Cinema com Rapadura

OPINIÃO   domingo, 21 de março de 2021

Modern Family (2009-2020): venha pelo humor, fique por amor

Engraçada, atual e cheia de coração, série chegou a seu fim se firmando como uma das mais marcantes do século XXI, inovando em narrativa e com um elenco adoravelmente perfeito.

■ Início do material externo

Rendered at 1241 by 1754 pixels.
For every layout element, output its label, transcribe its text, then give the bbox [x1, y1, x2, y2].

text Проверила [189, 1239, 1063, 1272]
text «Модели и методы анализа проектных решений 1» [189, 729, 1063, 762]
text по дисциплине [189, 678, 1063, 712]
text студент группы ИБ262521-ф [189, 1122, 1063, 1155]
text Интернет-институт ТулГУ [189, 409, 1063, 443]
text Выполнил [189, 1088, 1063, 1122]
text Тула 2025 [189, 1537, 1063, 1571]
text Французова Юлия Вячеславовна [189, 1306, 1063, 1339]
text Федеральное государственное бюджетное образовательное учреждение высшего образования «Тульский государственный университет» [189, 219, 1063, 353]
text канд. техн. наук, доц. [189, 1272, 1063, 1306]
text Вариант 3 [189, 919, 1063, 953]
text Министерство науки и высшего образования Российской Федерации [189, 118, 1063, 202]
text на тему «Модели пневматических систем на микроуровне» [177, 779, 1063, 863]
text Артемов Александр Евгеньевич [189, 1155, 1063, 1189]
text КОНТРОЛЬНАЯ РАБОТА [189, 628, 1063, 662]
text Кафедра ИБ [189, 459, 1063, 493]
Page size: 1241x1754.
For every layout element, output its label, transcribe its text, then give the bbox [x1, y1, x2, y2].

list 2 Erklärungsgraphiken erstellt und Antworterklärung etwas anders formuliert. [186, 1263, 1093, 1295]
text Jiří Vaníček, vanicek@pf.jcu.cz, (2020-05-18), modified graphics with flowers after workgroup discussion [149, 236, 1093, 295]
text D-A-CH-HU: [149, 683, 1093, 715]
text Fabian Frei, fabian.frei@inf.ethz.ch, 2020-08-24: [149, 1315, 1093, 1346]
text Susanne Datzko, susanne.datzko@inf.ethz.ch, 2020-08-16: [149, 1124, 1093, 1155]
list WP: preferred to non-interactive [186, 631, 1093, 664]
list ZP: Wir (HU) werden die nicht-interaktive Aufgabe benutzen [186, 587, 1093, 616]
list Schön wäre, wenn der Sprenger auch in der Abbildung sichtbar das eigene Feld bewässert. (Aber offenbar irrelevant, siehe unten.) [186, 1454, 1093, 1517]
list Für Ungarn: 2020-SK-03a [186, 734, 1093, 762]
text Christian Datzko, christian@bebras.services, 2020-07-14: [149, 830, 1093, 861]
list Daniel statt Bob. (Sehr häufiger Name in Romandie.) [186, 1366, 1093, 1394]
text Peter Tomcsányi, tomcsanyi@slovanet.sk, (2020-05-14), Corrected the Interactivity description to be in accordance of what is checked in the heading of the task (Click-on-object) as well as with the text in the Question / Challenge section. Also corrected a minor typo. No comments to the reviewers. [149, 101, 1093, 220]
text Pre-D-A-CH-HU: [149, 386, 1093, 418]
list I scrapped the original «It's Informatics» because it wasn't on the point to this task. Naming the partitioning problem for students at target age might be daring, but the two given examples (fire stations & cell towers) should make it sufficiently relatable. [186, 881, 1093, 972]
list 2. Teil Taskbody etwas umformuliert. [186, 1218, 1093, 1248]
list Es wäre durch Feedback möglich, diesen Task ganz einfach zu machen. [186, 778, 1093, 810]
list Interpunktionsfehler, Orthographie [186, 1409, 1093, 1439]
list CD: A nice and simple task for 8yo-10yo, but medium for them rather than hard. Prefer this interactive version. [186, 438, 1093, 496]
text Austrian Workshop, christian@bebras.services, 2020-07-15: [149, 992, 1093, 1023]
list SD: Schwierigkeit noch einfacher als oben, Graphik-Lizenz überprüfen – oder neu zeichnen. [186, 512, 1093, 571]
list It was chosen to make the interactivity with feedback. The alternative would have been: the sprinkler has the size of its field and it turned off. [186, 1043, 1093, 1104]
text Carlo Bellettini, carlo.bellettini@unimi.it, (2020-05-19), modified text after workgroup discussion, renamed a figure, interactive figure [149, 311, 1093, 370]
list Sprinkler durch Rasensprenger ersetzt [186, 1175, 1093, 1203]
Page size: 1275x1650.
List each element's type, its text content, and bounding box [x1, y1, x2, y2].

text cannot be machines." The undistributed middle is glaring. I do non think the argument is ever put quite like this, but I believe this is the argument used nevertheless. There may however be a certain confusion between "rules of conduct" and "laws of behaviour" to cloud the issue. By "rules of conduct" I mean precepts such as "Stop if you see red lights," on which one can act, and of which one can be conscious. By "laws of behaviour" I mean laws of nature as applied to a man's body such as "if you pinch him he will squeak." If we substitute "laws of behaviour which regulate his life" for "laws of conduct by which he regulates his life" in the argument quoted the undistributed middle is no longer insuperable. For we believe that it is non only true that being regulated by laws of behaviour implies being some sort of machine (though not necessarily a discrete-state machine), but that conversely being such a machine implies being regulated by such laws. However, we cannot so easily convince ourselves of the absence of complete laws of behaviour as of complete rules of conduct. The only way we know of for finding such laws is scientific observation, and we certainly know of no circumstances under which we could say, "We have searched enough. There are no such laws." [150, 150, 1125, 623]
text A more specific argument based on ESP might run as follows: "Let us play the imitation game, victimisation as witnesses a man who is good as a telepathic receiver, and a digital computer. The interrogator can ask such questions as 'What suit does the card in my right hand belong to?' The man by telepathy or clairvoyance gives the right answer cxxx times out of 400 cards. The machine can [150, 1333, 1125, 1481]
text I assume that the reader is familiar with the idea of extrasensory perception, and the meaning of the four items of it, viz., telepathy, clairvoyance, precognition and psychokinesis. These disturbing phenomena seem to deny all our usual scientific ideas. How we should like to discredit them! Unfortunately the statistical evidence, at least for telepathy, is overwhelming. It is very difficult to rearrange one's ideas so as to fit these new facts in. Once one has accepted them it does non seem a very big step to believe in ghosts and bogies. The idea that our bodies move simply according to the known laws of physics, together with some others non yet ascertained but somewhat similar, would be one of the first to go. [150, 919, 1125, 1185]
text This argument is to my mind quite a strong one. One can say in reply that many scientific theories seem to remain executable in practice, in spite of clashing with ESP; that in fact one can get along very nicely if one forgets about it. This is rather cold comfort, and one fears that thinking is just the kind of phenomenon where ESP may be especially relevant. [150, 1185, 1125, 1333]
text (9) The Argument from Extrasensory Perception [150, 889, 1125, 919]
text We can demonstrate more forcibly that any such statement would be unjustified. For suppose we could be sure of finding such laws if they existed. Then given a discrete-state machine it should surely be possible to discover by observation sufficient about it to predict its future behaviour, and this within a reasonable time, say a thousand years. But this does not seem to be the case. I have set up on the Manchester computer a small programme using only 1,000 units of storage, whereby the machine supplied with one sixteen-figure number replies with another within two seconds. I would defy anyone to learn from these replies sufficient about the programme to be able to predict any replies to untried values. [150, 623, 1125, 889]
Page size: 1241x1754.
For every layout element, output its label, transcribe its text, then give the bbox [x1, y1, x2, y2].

Depois de algumas conversas divertidas sobre as doideiras que suas famílias eram capazes de fazer, Christopher Lloyd e Steven Levitan criaram a longeva e bem-sucedida série “Modern Family”. A obra acompanha, em estilo mockumentary (documentário falso), uma família dividida em três núcleos. Encabeçada pelo patriarca Jay Pritchett (Ed O’Neill), a série passeia pela trinca de lares, sendo um do próprio Jay, outro de sua filha Claire (Julie Bowen) e o último do filho Mitchell (Jesse Tyler Ferguson).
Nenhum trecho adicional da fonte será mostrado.